● DOCUMENT SECTION
++++

The homologous recombination of AZF region amplifiers during meiosis is an important mechanism of Y chromosome microdeletion.31 There are three ways to form and transmit microdeletions: de novo deletions,7,32,33 vertical inheritance,34 and the formation of missing chimeras.35 With the advent of ICSI, the spouses of patients with azoospermia or severe oligoasthenozoospermia caused by the microdeletion of the Y chromosome can successfully conceive. However, this technology can lead to the introduction of spermatozoa with microdeletions of the above three forms of gene fragments into the oocyte cytoplasm, thereby passing on microdeletions to the offspring. Some studies have found that the probability of Y chromosome microdeletions in the offspring of ICSI-assisted pregnancies is 3.2% or 9.4%, which is similar to the probability of Y chromosome microdeletions in infertile male patients.36,37 At present, few studies have been conducted on the effect of the single-site deletion of AZF on pregnancy outcomes, and there are no relevant reports on the effect of single-site deletion of sY1192 on pregnancy outcomes. The results of this study are similar to that examining the effect of a single-site deletion in sY152 on pregnancy outcomes, with both showing differences in fertilization rate and cleavage rate after ICSI compared with the other types of microdeletions but showing no difference in pregnancy outcomes among the different types of microdeletions.38 The study found that the single-site deletion of sY1192 resulted in higher fertilization and cleavage rates than ICSI used with other mixed-type deletions. This result indirectly indicates that the quality of spermatozoa with the sY1192 unit point deletion is higher than that of the other types of microdeletions, which is consistent with the higher detection rate of spermatozoa with the sY1192 unit point deletion in the study and with the findings of Stouffs et al.39 that the sY1192 site could be used as a testicular biopsy marker. The discovery of this phenomenon provides a basis for the diagnosis and treatment of Y chromosome microdeletion.

++++

● RECORD EXCERPTS
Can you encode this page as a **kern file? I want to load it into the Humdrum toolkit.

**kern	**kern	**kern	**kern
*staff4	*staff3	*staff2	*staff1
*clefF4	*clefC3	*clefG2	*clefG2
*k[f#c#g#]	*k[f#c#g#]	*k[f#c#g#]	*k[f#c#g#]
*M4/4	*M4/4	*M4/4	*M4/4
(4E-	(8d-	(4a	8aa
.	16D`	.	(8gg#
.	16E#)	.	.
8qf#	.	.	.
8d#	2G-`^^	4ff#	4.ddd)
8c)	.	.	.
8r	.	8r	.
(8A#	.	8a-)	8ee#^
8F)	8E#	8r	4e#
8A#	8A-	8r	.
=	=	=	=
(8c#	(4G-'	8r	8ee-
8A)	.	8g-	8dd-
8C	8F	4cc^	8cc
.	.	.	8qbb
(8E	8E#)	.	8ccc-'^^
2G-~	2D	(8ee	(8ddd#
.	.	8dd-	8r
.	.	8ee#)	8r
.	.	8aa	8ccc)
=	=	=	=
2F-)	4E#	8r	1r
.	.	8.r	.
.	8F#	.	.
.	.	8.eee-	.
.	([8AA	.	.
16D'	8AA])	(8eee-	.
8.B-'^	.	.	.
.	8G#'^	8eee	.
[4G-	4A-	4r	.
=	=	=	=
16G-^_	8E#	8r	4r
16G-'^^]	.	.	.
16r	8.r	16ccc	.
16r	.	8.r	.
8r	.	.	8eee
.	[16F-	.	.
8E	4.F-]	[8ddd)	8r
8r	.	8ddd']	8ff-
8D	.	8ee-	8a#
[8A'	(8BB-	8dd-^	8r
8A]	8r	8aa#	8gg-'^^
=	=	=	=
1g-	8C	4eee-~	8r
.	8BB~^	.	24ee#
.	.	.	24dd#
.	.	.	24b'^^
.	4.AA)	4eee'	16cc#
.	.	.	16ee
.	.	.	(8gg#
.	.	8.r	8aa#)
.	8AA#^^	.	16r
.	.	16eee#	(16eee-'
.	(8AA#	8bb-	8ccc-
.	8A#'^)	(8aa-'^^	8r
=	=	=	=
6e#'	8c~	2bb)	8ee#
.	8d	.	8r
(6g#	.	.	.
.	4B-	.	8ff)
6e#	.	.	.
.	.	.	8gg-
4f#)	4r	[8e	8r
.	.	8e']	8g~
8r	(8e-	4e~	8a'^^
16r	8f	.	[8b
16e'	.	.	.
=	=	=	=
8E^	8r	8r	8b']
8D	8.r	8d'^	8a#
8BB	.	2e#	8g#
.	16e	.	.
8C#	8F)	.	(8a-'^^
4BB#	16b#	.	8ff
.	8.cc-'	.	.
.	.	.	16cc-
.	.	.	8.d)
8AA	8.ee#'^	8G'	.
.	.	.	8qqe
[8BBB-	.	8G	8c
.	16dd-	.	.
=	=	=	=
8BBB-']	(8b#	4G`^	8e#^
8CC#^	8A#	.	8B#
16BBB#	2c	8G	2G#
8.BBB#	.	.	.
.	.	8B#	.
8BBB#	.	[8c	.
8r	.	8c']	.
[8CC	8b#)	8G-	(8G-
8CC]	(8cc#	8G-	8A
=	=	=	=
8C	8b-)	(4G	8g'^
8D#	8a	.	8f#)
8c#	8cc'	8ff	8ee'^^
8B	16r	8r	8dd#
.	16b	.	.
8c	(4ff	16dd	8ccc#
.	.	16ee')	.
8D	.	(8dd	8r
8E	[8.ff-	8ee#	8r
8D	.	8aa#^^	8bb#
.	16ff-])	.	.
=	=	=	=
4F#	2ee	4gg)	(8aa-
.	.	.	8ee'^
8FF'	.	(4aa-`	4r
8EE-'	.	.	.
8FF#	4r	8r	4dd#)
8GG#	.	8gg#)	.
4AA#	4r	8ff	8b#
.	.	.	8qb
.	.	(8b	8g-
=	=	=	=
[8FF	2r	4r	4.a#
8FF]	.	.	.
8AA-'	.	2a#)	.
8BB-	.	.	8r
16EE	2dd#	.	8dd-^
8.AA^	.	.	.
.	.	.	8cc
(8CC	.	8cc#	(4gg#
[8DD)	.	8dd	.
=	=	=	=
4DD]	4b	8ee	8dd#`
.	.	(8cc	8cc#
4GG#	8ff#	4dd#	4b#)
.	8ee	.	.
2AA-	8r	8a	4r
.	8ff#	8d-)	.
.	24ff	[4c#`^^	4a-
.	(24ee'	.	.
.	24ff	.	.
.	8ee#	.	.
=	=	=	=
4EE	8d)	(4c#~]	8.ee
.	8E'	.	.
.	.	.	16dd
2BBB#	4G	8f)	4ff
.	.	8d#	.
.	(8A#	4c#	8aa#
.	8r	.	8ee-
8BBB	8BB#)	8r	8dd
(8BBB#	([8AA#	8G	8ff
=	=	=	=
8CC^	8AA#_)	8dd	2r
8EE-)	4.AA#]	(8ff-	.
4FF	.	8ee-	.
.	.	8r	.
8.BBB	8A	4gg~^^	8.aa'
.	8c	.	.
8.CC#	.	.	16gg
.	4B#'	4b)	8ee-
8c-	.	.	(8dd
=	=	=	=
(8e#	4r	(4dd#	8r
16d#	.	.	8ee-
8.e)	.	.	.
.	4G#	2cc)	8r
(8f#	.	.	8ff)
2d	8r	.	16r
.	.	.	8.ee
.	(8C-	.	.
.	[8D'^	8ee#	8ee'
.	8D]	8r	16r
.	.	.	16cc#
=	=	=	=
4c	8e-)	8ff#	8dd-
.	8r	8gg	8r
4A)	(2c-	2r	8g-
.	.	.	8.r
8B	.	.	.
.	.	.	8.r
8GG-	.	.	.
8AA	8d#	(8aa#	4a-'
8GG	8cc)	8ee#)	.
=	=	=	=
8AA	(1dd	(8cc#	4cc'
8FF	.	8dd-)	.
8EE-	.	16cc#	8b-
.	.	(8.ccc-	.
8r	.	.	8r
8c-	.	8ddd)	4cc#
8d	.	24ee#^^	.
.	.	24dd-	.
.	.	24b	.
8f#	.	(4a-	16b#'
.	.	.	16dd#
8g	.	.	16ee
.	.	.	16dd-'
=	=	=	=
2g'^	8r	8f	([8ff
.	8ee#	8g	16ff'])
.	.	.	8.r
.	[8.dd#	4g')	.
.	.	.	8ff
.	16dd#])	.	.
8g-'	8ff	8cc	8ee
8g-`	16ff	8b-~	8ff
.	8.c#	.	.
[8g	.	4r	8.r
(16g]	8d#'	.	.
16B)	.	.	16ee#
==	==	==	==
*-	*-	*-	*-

++++

● ACTIVITY A
According to the passage on Y chromosome microdeletions, what probabilities of Y chromosome microdeletions in the offspring of ICSI-assisted pregnancies have some studies found?
● ACTIVITY B
Please resume the passage on Y chromosome microdeletions after its last sentence.

● EXERCISE ANSWER A
3.2% or 9.4%.

● EXERCISE ANSWER B
CONCLUSION

The unit point deletion of sY1192 is a common phenomenon in AZF microdeletions. Five types of AZF regions were found to be associated with the loss of the sY1192 locus, which could be manifested in eight forms. The independent absence of sY1192 had less effect on sperm quality than the other types of microdeletions, and the changes in male hormone levels were similar to the other types of microdeletions. The fertilization rate and cleavage rate of oocytes injected with spermatozoa bearing a single-point deletion in sY1192 were higher than those with other types of microdeletions, but their pregnancy outcomes were similar.

AUTHOR CONTRIBUTIONS

GXC conceived and designed the research plan, analyzed the data, and wrote the manuscript. YS, ZQH, RY, HYL, and BHZ participated in the data collection and analysis. YS participated in drafting the manuscript. All authors read and approved the final manuscript.

COMPETING INTERESTS

All authors declare no competing interests.

ACKNOWLEDGMENTS

We would like to thank the technicians of the Male Health Laboratory in the reproductive center of Fujian Maternity and Child Health Hospital for the sample reception and processing. This work was supported by the funding from the Joint Funds for the Innovation of Science and Technology, Fujian Province (Grant No. 2023Y9385), and Major Scientific Research Program for Young and Middle-aged Health Professionals of Fujian Province, China (Grant No. 2022ZQNZD010).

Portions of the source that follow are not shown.